More than half the unit is made up of staff from the five health trusts across Northern Ireland including consultants, surgeons, doctors, anaesthetists, nurses and radiographers who have joined reservists from non-healthcare organisations and regular soldiers at Camp Bastion.

Colonel Alan Black, 204 Field Hospital’s Commanding Officer, said; “The pace is probably slower than it would have been two years ago which is brilliant.”

“Essentially, the fewer patients that we see the happier we are. It means that fewer people are getting injured or becoming ill. But, I have to say the team is working exceptionally well.”

Colonel Black, an occupational physician, said: “The level of care that is delivered here is amazing for battle injured casualties.
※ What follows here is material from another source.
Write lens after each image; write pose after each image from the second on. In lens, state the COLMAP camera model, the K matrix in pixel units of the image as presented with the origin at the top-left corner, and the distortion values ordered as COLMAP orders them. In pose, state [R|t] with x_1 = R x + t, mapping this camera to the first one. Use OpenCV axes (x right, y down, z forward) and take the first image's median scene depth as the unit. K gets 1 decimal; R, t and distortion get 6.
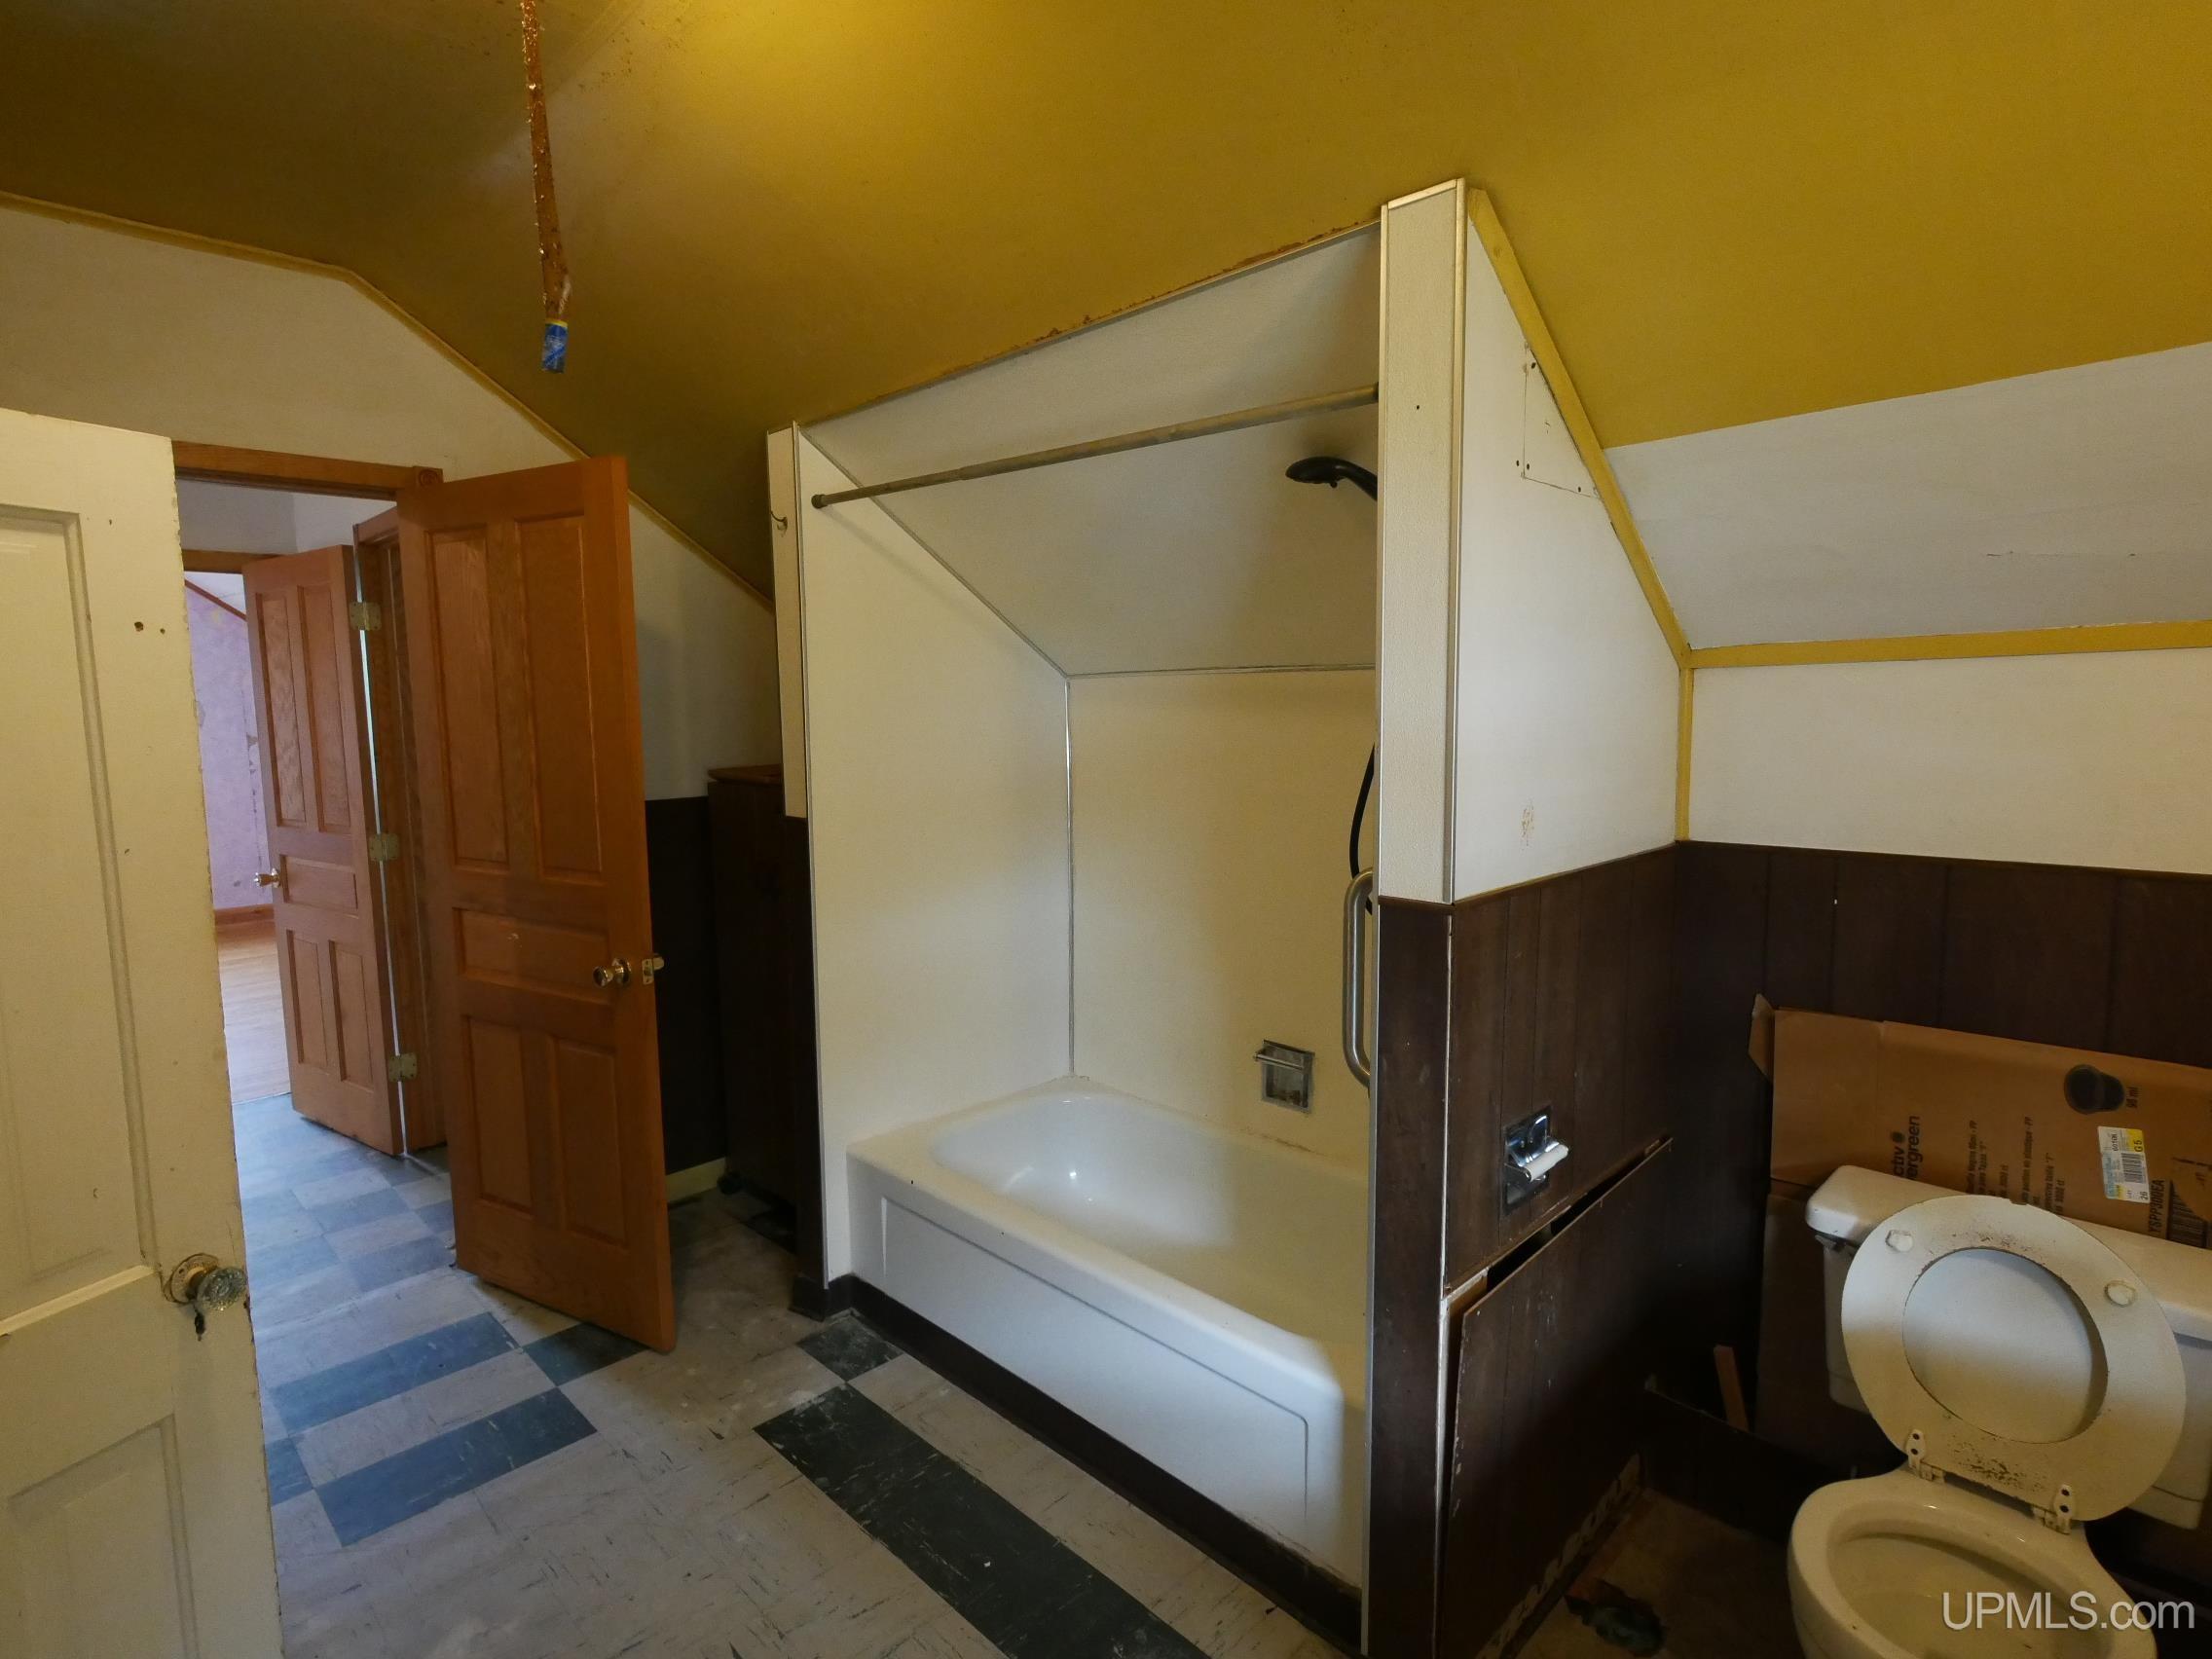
lens RADIAL K [[1085.3, 0, 1100.9], [0, 1085.3, 831.1], [0, 0, 1]] dist [-0.001776, 0.000307]
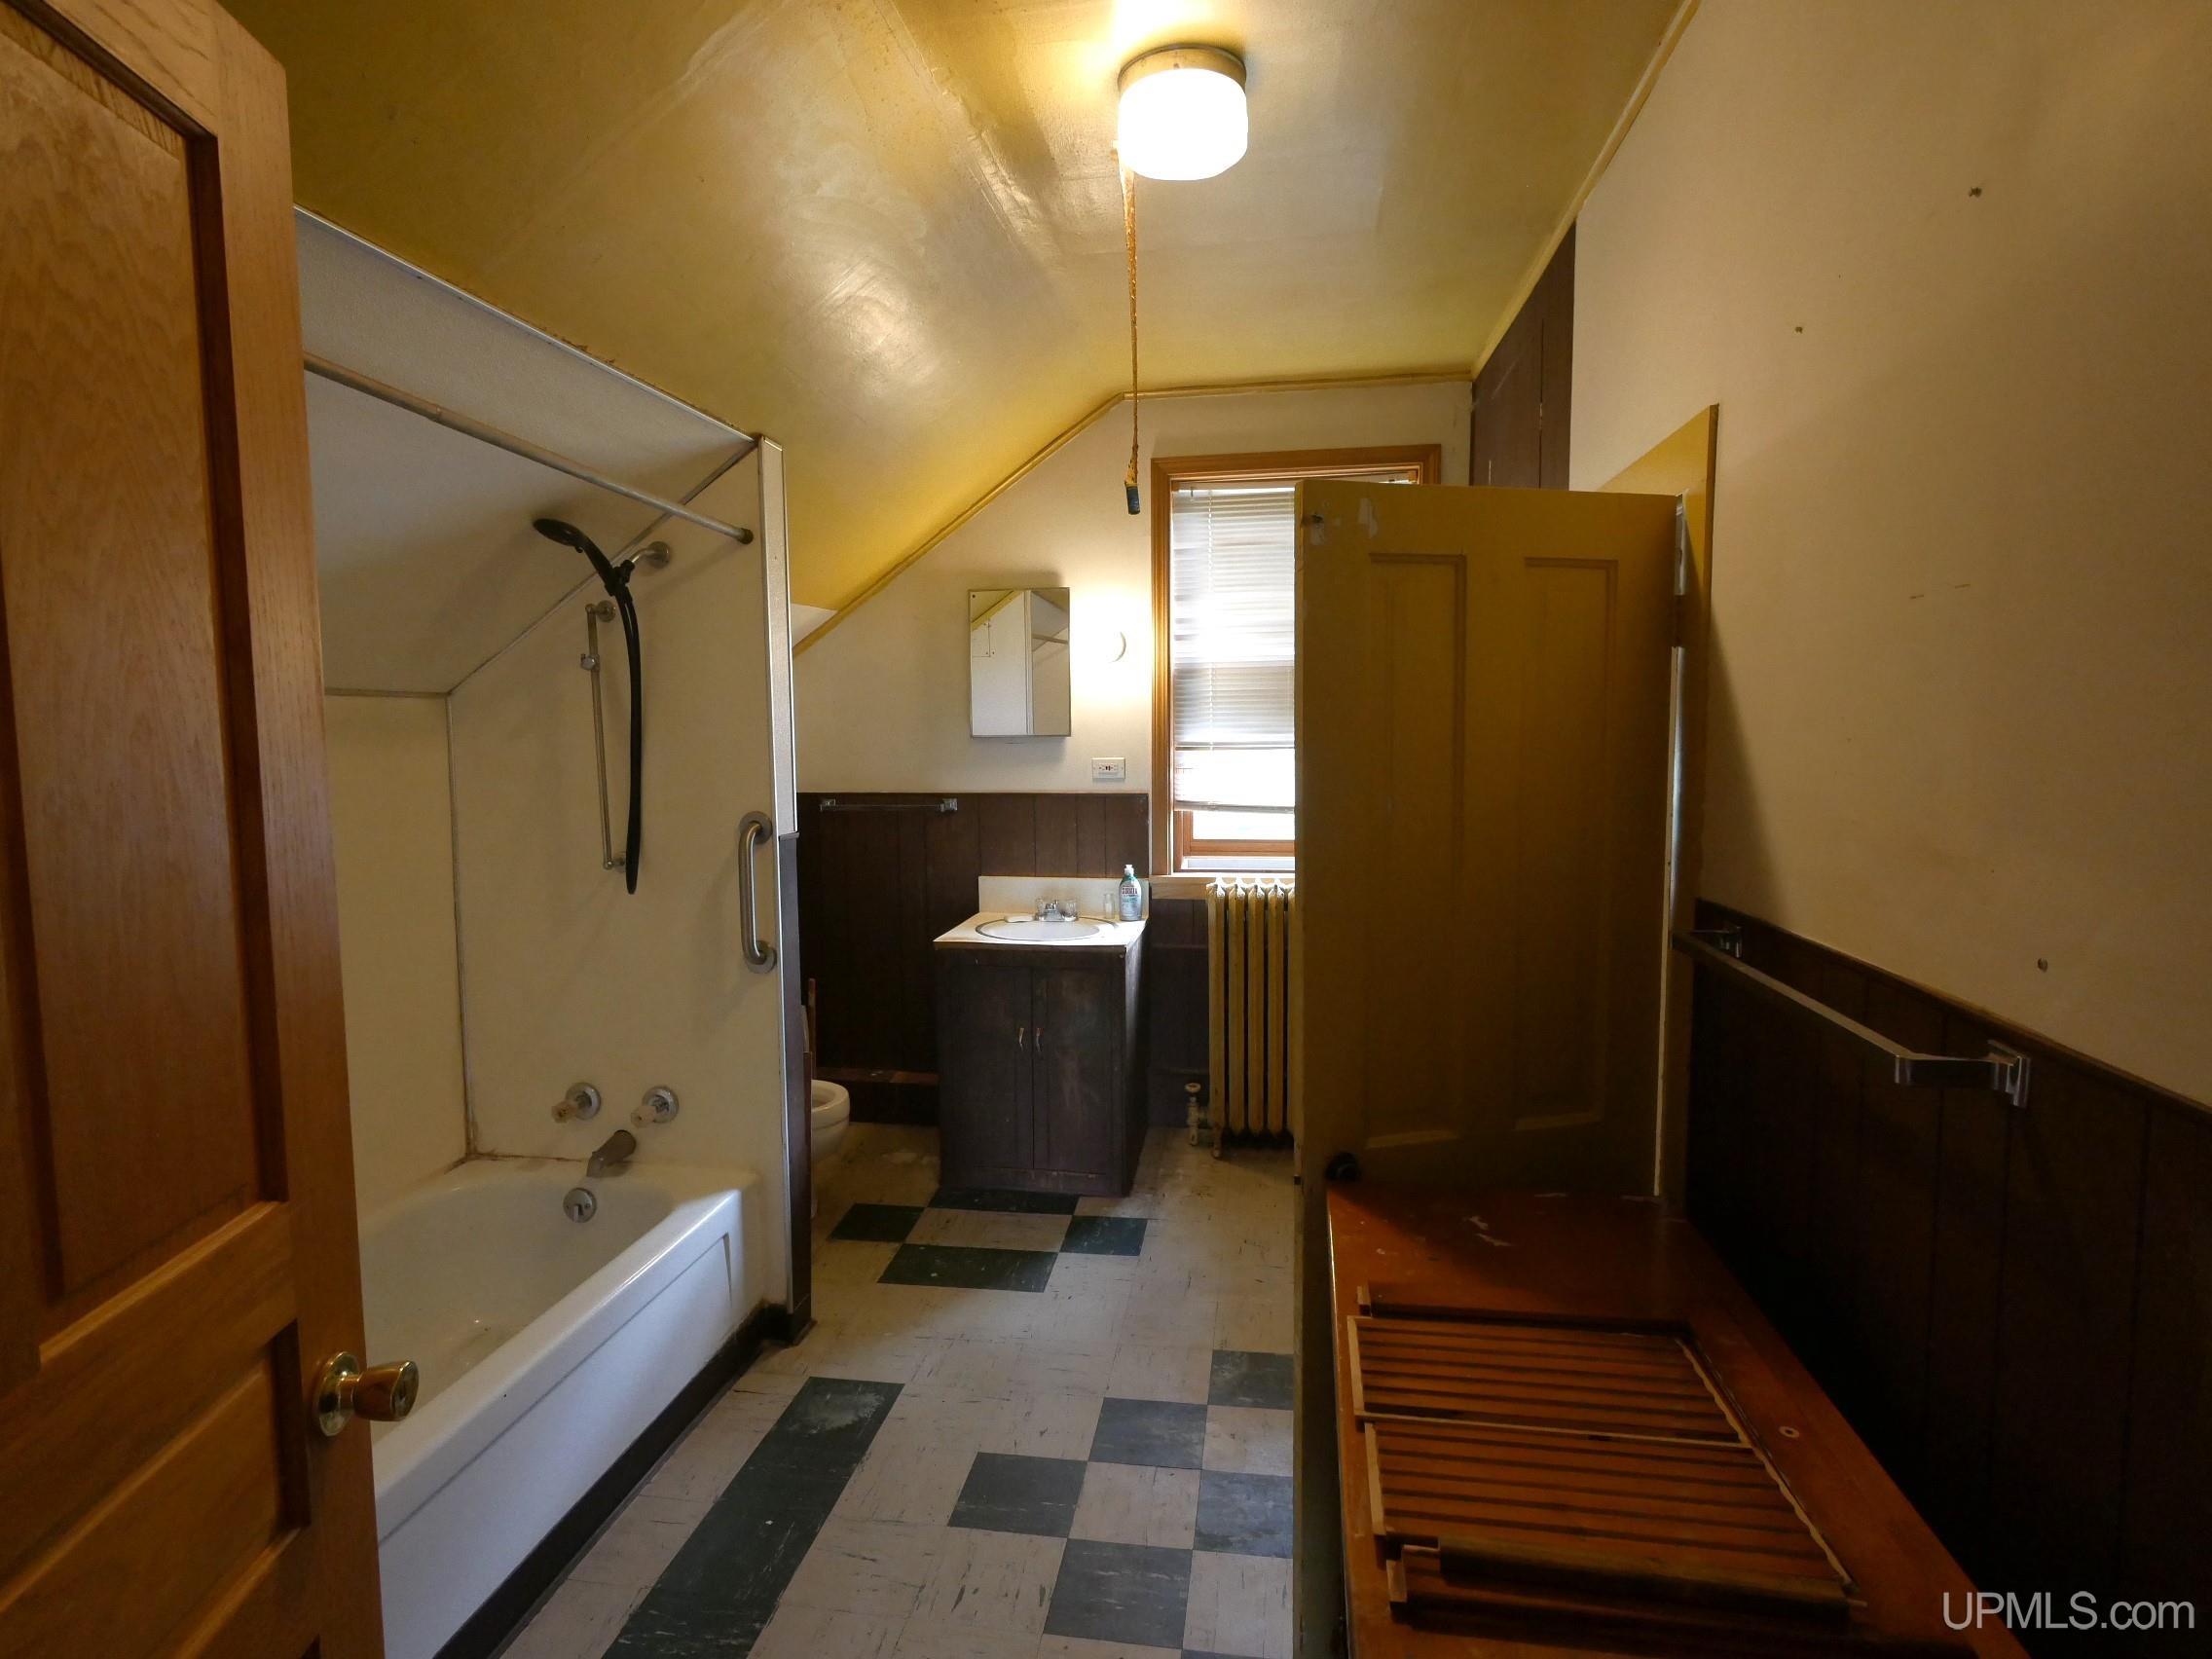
lens RADIAL K [[1085.3, 0, 1100.9], [0, 1085.3, 831.1], [0, 0, 1]] dist [-0.001776, 0.000307]
pose [[-0.571100, -0.051280, 0.819277, -1.127309], [0.098226, 0.986607, 0.130224, -0.087872], [-0.814983, 0.154845, -0.558414, 1.238871]]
I have absolutely no doubt that people survive here who would not normally survive elsewhere and probably, I include, even back home in Belfast.”

“This is a unique experience and clinically, (for the) doctors and nurses here this is a wonderful opportunity for them to get experience that they simply wouldn’t get anywhere else.
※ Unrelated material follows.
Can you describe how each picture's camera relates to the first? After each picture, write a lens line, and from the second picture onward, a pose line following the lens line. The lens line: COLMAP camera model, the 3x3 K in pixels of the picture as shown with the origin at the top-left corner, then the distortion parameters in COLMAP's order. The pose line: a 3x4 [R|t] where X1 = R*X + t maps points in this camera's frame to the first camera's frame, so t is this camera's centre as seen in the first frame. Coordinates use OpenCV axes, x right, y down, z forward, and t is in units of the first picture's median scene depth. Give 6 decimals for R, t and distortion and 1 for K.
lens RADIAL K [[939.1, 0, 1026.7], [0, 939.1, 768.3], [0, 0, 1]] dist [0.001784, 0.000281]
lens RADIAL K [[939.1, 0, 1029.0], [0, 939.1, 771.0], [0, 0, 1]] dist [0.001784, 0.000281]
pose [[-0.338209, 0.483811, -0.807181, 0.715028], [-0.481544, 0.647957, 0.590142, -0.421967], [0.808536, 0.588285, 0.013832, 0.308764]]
“A lot of years ago the expertise actually lay within Northern Ireland and people would come to Northern Ireland to develop that expertise and those skills of managing trauma.”

“Fortunately, for all the right reasons, that is no longer the case. It is now the case that doctors and nurses from the Province learn an enormous amount when they are out here through the reserve forces.

“They get experience here that they would not get back home because we simply don’t see this sort of injury back in Northern Ireland.

Among the reservists from NI is 55-year-old Marie Semple (dubbed Combat Granny) from Co Antrim who has spent weeks caring for wounded soldiers, Afghan civilians and even insurgents at the field hospital in Camp Bastion – one of the busiest trauma units in the world.

“I didn’t think twice about coming out,” she said. I joined the TA late in life for the challenge and for the possibility of deploying somewhere.”

“I felt I needed to do another tour of Afghanistan as an ending to my challenge of joining the Territorial Army. The whole idea of joining was to deploy but, I have certainly got my money’s worth out of it.”

Major Semple signed up with the TA aged 43 and in 12 years has completed an operational tour of duty in Iraq in 2003 and was in Afghanistan during 2008.”

She added: “It is a different tour this time. This is a winter tour so it is quieter than 2008 which was a summer tour. The hospital has improved. Everything has improved.”